Gemeinsam in den Untergang
: Kommentar von Ralph Bollmann

Gerhard Schröders Plan ist, wenn auch knapp, gescheitert. Mit vorgezogenen Neuwahlen wollte sich der Kanzler aus der politischen Defensive befreien und seinen Regierungsauftrag durch die Zustimmung des Volkes verlängern lassen. Das Gegenteil ist nun eingetreten. Schröder hat eine sichere rot-grüne Mehrheit mit der Aussicht auf Wiederwahl 2006 eingetauscht gegen ein Wahlergebnis, das der SPD realistischerweise nur die Perspektive des Juniorpartners in einer großen Koalition übrig lässt – auch wenn der offenbar umfragegläubige Kanzler dieses Wahlergebnis jetzt umdeutet, indem er es an den demoskopischen Werten des vergangenen Frühjahrs misst.

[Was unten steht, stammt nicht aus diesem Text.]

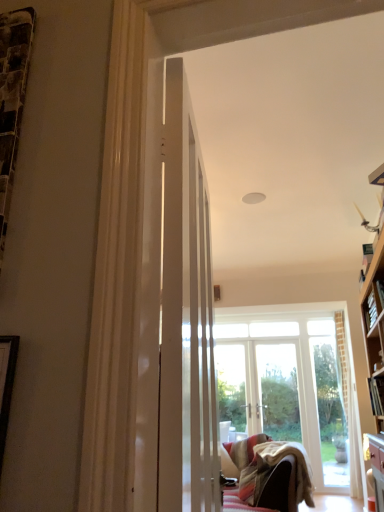
Question: Considering the relative sizes of velvet beige couch at lower center and white glossy door at center in the image provided, is velvet beige couch at lower center thinner than white glossy door at center?

Choices:
 (A) yes
 (B) no

Answer: (B)

Question: Is velvet beige couch at lower center shorter than white glossy door at center?

Choices:
 (A) no
 (B) yes

Answer: (B)

Question: From a real-world perspective, is velvet beige couch at lower center beneath white glossy door at center?

Choices:
 (A) yes
 (B) no

Answer: (A)

Question: Are velvet beige couch at lower center and white glossy door at center located far from each other?

Choices:
 (A) yes
 (B) no

Answer: (A)

Question: Is velvet beige couch at lower center looking in the opposite direction of white glossy door at center?

Choices:
 (A) yes
 (B) no

Answer: (B)

Question: From the image's perspective, relative to white glossy door at center, is velvet beige couch at lower center above or below?

Choices:
 (A) below
 (B) above

Answer: (A)

Question: From a real-world perspective, is velvet beige couch at lower center physically located above or below white glossy door at center?

Choices:
 (A) above
 (B) below

Answer: (B)

Question: In terms of width, does velvet beige couch at lower center look wider or thinner when compared to white glossy door at center?

Choices:
 (A) thin
 (B) wide

Answer: (B)

Question: Relative to white glossy door at center, is velvet beige couch at lower center in front or behind?

Choices:
 (A) front
 (B) behind

Answer: (B)

Question: From the image's perspective, relative to velvet beige couch at lower center, is white glossy door at center above or below?

Choices:
 (A) above
 (B) below

Answer: (A)

Question: From a real-world perspective, is white glossy door at center positioned above or below velvet beige couch at lower center?

Choices:
 (A) above
 (B) below

Answer: (A)

Question: Is white glossy door at center bigger or smaller than velvet beige couch at lower center?

Choices:
 (A) big
 (B) small

Answer: (B)

Question: Is white glossy door at center taller or shorter than velvet beige couch at lower center?

Choices:
 (A) short
 (B) tall

Answer: (B)

Question: Considering the relative positions of hardcover book at right, placed as the 1th book when sorted from bottom to top, and velvet beige couch at lower center in the image provided, is hardcover book at right, placed as the 1th book when sorted from bottom to top, to the left or to the right of velvet beige couch at lower center?

Choices:
 (A) left
 (B) right

Answer: (B)

Question: Based on their sizes in the image, would you say hardcover book at right, which ranks as the second book in top-to-bottom order, is bigger or smaller than velvet beige couch at lower center?

Choices:
 (A) big
 (B) small

Answer: (B)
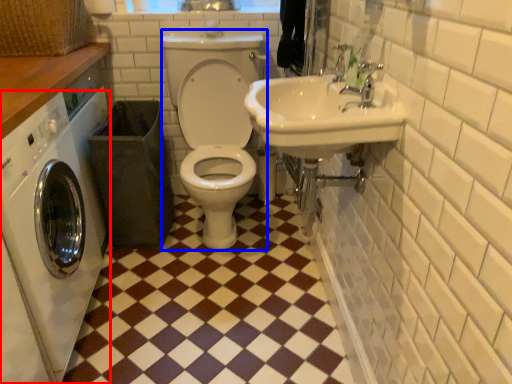
Question: Which of the following is the farthest to the observer, washing machine (highlighted by a red box) or squat (highlighted by a blue box)?

Choices:
 (A) washing machine
 (B) squat

Answer: (B)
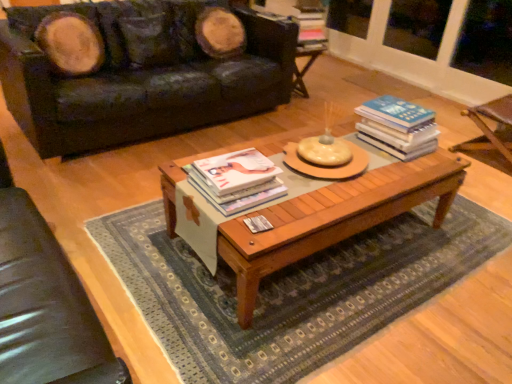
This screenshot has height=384, width=512. What are the coordinates of `free space above wooden coffee table at center (from a real-world perspective)` in the screenshot? It's located at (326, 168).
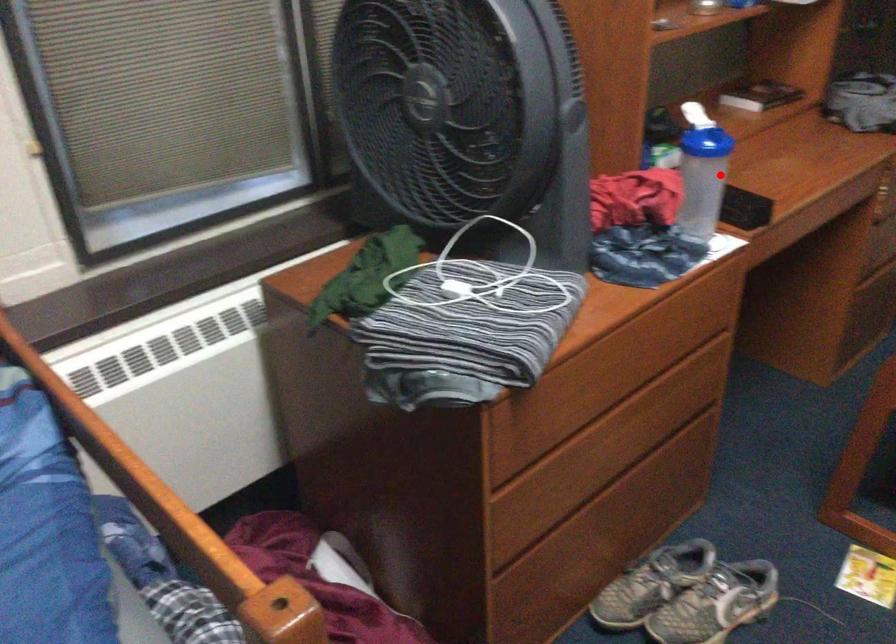
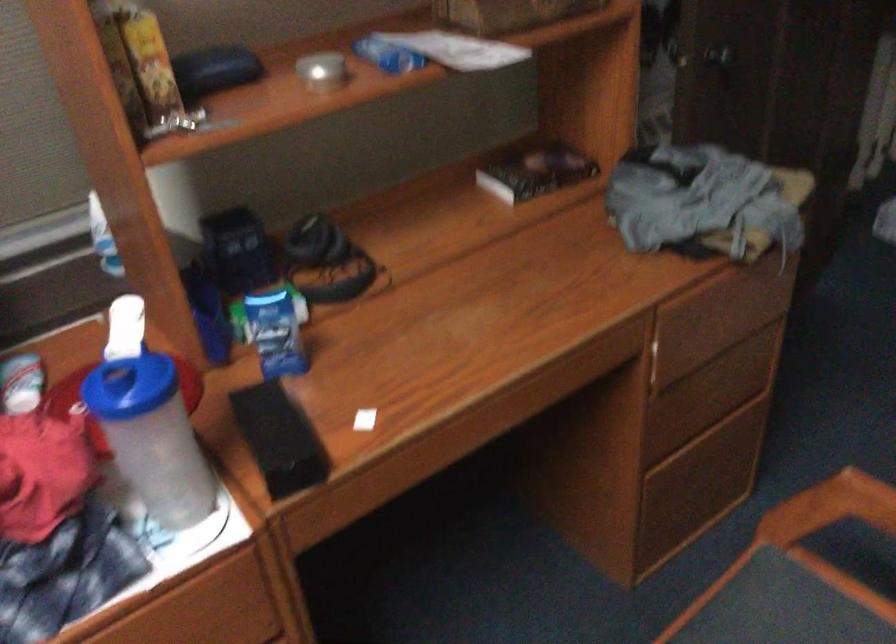
Locate, in the second image, the point that corresponds to the highlighted location in the first image.

(151, 437)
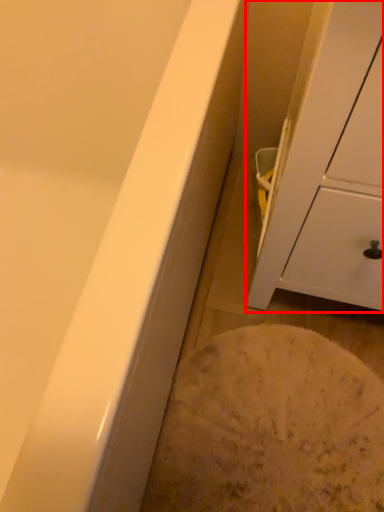
Question: Observing the image, what is the correct spatial positioning of cabinetry (annotated by the red box) in reference to flour?

Choices:
 (A) left
 (B) right

Answer: (B)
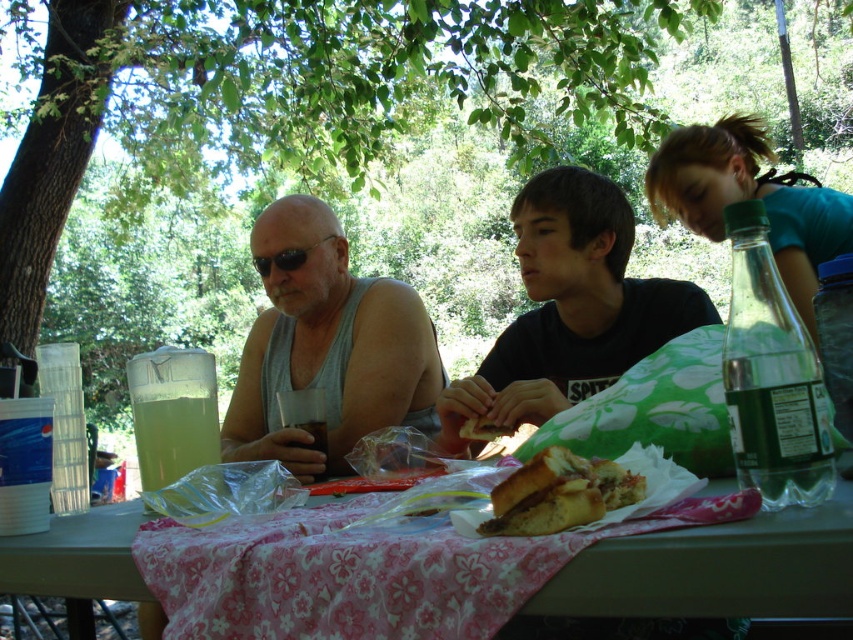
Is brown bread sandwich at center below translucent plastic cup at center?

No.

Does brown bread sandwich at center have a greater width compared to translucent plastic cup at center?

Correct, the width of brown bread sandwich at center exceeds that of translucent plastic cup at center.

Image resolution: width=853 pixels, height=640 pixels. I want to click on brown bread sandwich at center, so click(x=558, y=493).

Does pink floral tablecloth at lower center appear over black matte shirt at center?

No, pink floral tablecloth at lower center is not above black matte shirt at center.

Which of these two, pink floral tablecloth at lower center or black matte shirt at center, stands taller?

Standing taller between the two is black matte shirt at center.

Who is more forward, (346, 636) or (573, 289)?

Point (346, 636)

At what (x,y) coordinates should I click in order to perform the action: click on pink floral tablecloth at lower center. Please return your answer as a coordinate pair (x, y). Looking at the image, I should click on (488, 573).

Is translucent plastic cup at table left shorter than black plastic sunglasses at left?

No.

The image size is (853, 640). What do you see at coordinates (173, 436) in the screenshot?
I see `translucent plastic cup at table left` at bounding box center [173, 436].

You are a GUI agent. You are given a task and a screenshot of the screen. Output one action in this format:
    pyautogui.click(x=<x>, y=<y>)
    Task: Click on the translucent plastic cup at table left
    This screenshot has height=640, width=853.
    Given the screenshot: What is the action you would take?
    pyautogui.click(x=173, y=436)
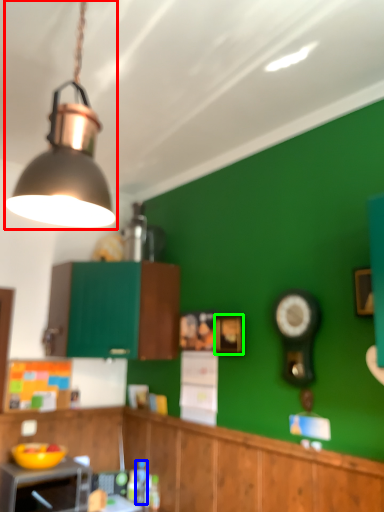
Question: Which object is the closest to the lamp (highlighted by a red box)? Choose among these: bottle (highlighted by a blue box) or picture frame (highlighted by a green box).

Choices:
 (A) bottle
 (B) picture frame

Answer: (B)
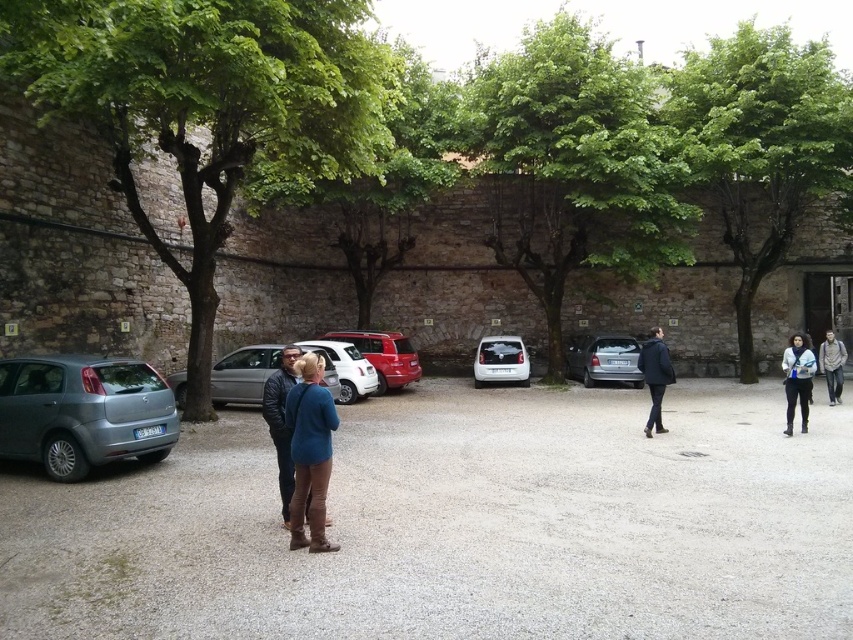
Question: Estimate the real-world distances between objects in this image. Which object is farther from the metallic gray car at lower left?

Choices:
 (A) green leafy tree at upper right
 (B) blue suede boots at center

Answer: (A)

Question: Does green leafy tree at left appear under silver metallic van at center-left?

Choices:
 (A) yes
 (B) no

Answer: (B)

Question: Does blue suede boots at center come in front of white matte car at center?

Choices:
 (A) yes
 (B) no

Answer: (A)

Question: Can you confirm if blue denim jacket at right is wider than dark blue jacket at right?

Choices:
 (A) no
 (B) yes

Answer: (B)

Question: Which of the following is the closest to the observer?

Choices:
 (A) white matte hatchback at center
 (B) blue denim jacket at right

Answer: (B)

Question: Which of these objects is positioned closest to the leather jacket at center?

Choices:
 (A) shiny red car at center
 (B) dark blue jacket at right
 (C) blue suede boots at center
 (D) metallic gray car at lower left

Answer: (C)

Mit der einsamen Entscheidung zu Neuwahlen geriet Schröder in eine geradezu tragische Spirale der Realitätsverweigerung, aus der es offenbar kein Entrinnen mehr gibt. Parteichef Franz Müntefering, der an dem fatalen Schritt vom Mai beteiligt war, hat sich dadurch zum Mitgefangenen gemacht. Er kann seinem Kanzler nicht mehr in den Arm fallen, auch wenn es im Interesse der Partei geboten wäre. Im Rausch des scheinbaren Erfolges setzt die SPD ihre Realitätsflucht aus Wahlkampfzeiten fort.

Gewiss: Der unerwartet knappe Wahlausgang eröffnet Schröder neuen Spielraum. Aber es ist ein Spielraum nur zur Destruktion. Mit seinem maßlos vorgetragenen Machtanspruch hat Schröder vorerst nur eines erreicht: Er hat innerhalb der Union die Position Angela Merkels, die nach dem schwachen Wahlergebnis schon zu wanken schien, vorerst gestärkt. Unter den Attacken der SPD haben die Unionsfürsten momentan gar keine andere Möglichkeit, als sich um ihre glücklose Parteichefin zu scharen.

Das kann sich freilich ändern. Was Schröder immerhin erreicht hat, ist ein Zustand der gegenseitigen Blockade. In diesem Spiel versuchen beide Seiten, mit kuriosen Planspielen von Ampel bis Schwampel ihre Position zu stärken. Eine Lösung wird es nur geben, wenn beide Aspiranten auf das Kanzleramt am Ende zurückweichen. Dann hat Schröder immerhin Merkel verhindert und damit einen letzten Triumph errungen. Und nicht der Kanzler, sondern die Kandidatin steht als gescheitert da.